Lack of private investment in infrastructure projects has resulted in a debt funding gap of $50 billion (Rs2,34,373 crore) in the 11th Plan (2007-2012), according to the Deepak Parekh committee report.

Infrastructure debt gap $50 billion: Parekh panel

Lack of private investment in infrastructure projects has resulted in a debt funding gap of $50 billion (Rs2,34,373 crore) in the 11th Plan (2007-2012), according to the Deepak Parekh committee report.

This may delay the projects by around two years, estimates suggest.

While the government is planning to come out with an infrastructure debt fund to fill up this gap, the Parekh committee has suggested major changes in the external commercial guidelines that restrict the flow of foreign debt in the country.

The committee has asked the government to approach the Reserve Bank of India to create a special window for foreign debt with tenure of 10 years or more to enable the requisite flow of investment in the proposed Rs50,000 crore fund.

The proposed fund that seeks to tap the insurance, pension and provident funds in the country will require the government to approach Irda and PFRDA to make changes in their legislations to declare investments in such a fund as eligible investments.

The fund that is likely to be set up by the year end may also source around $2 billion from India’s forex reserves.

The government has also been advised to invite multi-lateral institutions such as International Finance Corporation and Asian Development Bank (ADB) as sponsors of the proposed fund.

International funding organisations such as World Bank and ADB would also be in the government’s scheme of things to raise resources for the infra fund.

The fund, likely to be set up by year-end, could issue bonds of up to Rs 20,000 crore to domestic insurance and pension funds in
multiple tranches over three years. The report has proposed that the fund may re-finance up to 85% of existing debt of an infrastructure project based on the public-private partnership model for at least 10 years.

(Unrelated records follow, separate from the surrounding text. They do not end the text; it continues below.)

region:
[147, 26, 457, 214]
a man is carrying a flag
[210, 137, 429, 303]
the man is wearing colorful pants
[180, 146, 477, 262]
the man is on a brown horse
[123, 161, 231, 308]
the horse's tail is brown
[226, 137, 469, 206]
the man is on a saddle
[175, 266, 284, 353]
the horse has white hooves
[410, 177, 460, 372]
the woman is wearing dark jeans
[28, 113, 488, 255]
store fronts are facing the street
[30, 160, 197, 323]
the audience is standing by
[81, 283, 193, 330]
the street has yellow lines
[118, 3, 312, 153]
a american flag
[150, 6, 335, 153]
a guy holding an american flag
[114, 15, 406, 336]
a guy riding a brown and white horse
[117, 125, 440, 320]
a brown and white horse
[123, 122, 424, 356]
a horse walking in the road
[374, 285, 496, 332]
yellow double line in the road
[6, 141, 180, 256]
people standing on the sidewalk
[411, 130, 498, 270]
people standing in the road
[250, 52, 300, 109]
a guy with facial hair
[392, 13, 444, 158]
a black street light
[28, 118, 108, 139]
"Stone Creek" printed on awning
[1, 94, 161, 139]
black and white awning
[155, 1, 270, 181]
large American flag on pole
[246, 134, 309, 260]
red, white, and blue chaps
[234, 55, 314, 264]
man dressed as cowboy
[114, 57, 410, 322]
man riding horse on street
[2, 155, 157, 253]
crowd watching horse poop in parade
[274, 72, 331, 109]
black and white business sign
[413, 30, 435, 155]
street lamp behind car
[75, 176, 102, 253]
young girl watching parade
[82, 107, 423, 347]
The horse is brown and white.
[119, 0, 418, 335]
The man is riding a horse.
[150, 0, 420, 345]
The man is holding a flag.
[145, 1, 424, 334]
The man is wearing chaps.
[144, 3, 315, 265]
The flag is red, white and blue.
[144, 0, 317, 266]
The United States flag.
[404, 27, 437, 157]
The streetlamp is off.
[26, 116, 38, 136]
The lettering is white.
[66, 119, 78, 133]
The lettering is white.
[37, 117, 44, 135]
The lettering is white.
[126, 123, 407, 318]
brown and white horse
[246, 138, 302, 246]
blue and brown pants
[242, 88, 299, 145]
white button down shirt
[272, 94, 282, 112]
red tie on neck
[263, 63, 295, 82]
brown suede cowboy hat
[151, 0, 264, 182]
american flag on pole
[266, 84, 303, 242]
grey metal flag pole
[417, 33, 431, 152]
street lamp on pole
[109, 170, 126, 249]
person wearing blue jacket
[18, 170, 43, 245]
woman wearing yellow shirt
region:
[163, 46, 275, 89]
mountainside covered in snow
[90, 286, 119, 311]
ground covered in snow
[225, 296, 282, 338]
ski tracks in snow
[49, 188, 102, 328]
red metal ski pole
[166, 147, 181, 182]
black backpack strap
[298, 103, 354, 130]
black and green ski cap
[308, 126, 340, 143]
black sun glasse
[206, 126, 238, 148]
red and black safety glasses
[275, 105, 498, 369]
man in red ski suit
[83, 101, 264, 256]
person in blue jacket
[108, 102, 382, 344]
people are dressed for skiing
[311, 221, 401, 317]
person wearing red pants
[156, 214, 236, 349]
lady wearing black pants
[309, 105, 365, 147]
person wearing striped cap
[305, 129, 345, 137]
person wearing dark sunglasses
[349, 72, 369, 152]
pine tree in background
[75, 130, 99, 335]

The 11th plan has envisaged investment of 8.4% of the GDP by the fifth year of the plan in the infrastructure sector of the country.
The plan envisages that 36% of the total investment during the 11th plan would be mobilised from the private sector as against 25% achieved in the 10th plan. To make the investment in the proposed debt fund risk free, the government will provide a comfort letter to all lenders to the effect that it will provide assistance and support to the fund to recover its dues from the respective project authorities.